We have a group of mappers that work on dividing the keys for some reducers that actually work on that same group of data. The bottleneck is the assigning part: when mappers finish and need to handle the data to the reducers.
Introduction
Common input formats 🟨
You need to know well what
- Shards
- Textual input
- binary, parquet and similars
- CSV and similars
Sharding
It is a common practice to divide a big dataset into chunks (or shards), smaller parts which recomposed give the original dataset. For example, in Cloud Storage settings we often divide big files into chunks, while in Distributed file systems the system automatically divides big files into native files of maximum 10 GB size.
This has two main advantages:
- We can use the MapReduce framework to process the chunk in a highly parallelized manner.
- We are more robust to network communication .
MapReduce
We can process terabytes of data with thousands of nodes with this architecture.
Logical Model
General framework 🟩
We can see in the image taken from the course book [({fourny} 2024)](https://ghislainfourny.github.io/big-data-textbook/), that there are two general phases for the map reduce framework: 1. First phase is mapping, where the data is divided into chunks and processed by the mappers, then these are delivered to the designated reducers. This is usually the bottleneck, the part that runs in $\mathcal{O}(n^{2})$. 2. The reduce process connects to all other machines to get the their own mapped value. 3. Reducers then processed the partitioned, probably homogeneous data and return a result, which is often a file in HDFS.Key Value Pairs
We have seen that MapReduce is composed of mainly two parts:
- One part where we are extracting the data from various sources (Could be cloud, distributed files systems, wide column storages etc…)
- We map this data to the correct reducer
- This part often produces some spaghetti like data flows in it. Which has some weird shapes of arrows in all directions (some parts could be more linear, while others could be more spaghetti like)
- The final part is the reduce where the actual value is produced and stored.
The three parts in principle can have different key types, but they need to have some key type known at compile time. But often the output key and the key input to the reducer have the same type.
The Architecture
Centralized Architecture 🟨++
Hadoop MapReduce builds upon a centralized architecture compatible to Distributed file systems and HBase.
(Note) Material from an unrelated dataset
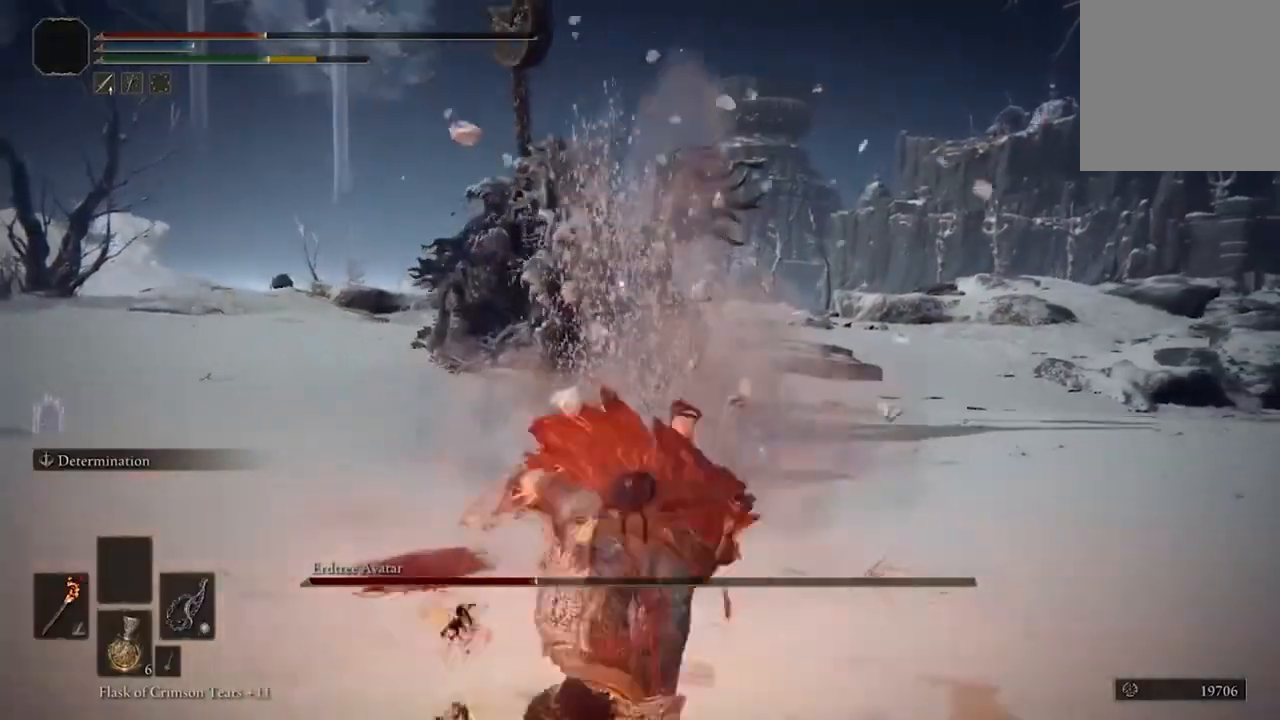
{"dt_ms": 500, "buttons": [], "left_stick": "down", "right_stick": "center", "events": [[267, "Y", "down"], [400, "Y", "up"]]}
In this case there is a Jobtracker, often in the same node as the NameNode; and Tasktrackers that are in the same node as the DataNodes. We have now three processes on the same machine. When MapReduce finishes, usually every TaskTracker produces a file in the disk (usually sharded, numerated increasingly). If the task fails for a node, the Jobtracker usually re-assigns the node to another.
Impendance Mismatch 🟩
MapReduce needs to have key-values to process the files. For text, we usually use the lines and its character offset to index them. We could also use a special character to separate different parts of the text. Often this part part of preprocessing the dataset so that it is understandable by mapreduce is called impendance mismatch
Combining 🟨
This is a form of optimization. When we are mapping, we can do part of the reducing step. Often the combining step is the same as the reducing step. But this is not often possible:
- Type must be the same for reduce function.
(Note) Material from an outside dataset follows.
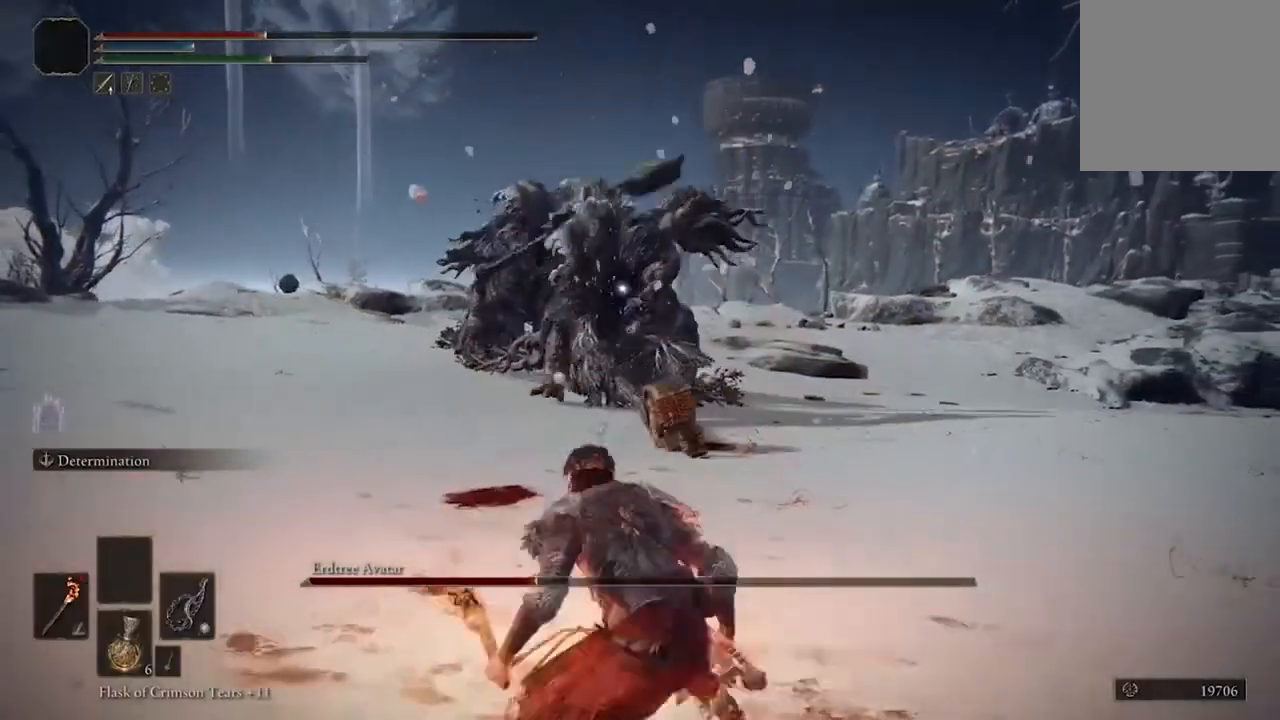
{"dt_ms": 500, "buttons": [], "left_stick": "down", "right_stick": "center", "events": []}
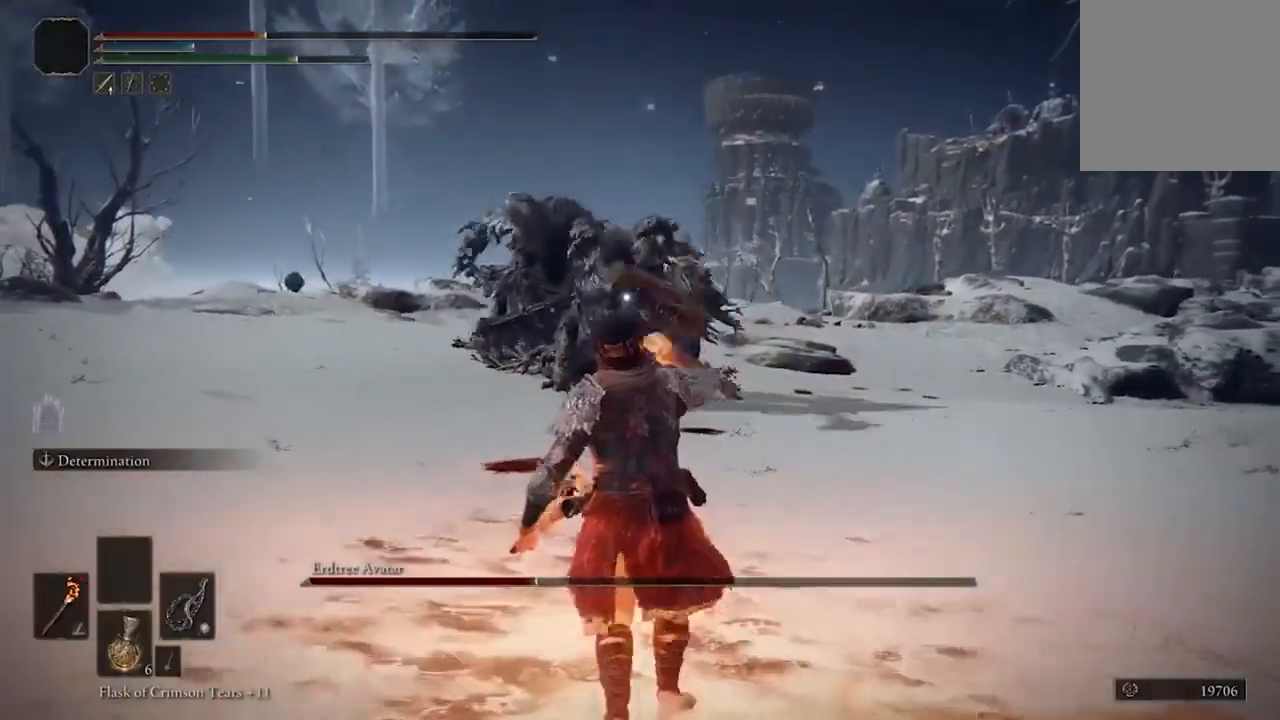
{"dt_ms": 500, "buttons": [], "left_stick": "down", "right_stick": "center", "events": []}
- We need to have commutative and associative functions for reduce.
After the combining step we have the following diagram: And there will be less overload on the network, which makes the whole thing faster.
Rule of thumb: tasks are 3x the number of nodes that are mapping and reducing.
On Terminology
You need to know what maps, reducer and combiners are. You also need to know what tasks, slots and phases, are.
Slots are bundles of CPU cores, memory resources, and network bandwidth. Usually, a single node could have more than one slot, which helps to handle the different needs for resources of different slots (some could need more memory, while others on the same node could need less memory, this better balances it). TODO: write this section better.
Splits and Blocks 🟥
Splits are map or reduce partition sets of the whole data that needs to be processed. This is physically stored in HDFS blocks. These blocks are exactly of size 128MB, which implies the first and last key-values could be splitted in different blocks. This is an inconvenience as one needs to fetch also the preceding and successive blocks. This is why in HDFS’s api one can read blocks partially. The underlying details on how these optimizations are done are not covered here.
Resource Management
We now introduce ResourceManagers, ApplicationManagers and NodeManagers. See here. For a not checked explanation.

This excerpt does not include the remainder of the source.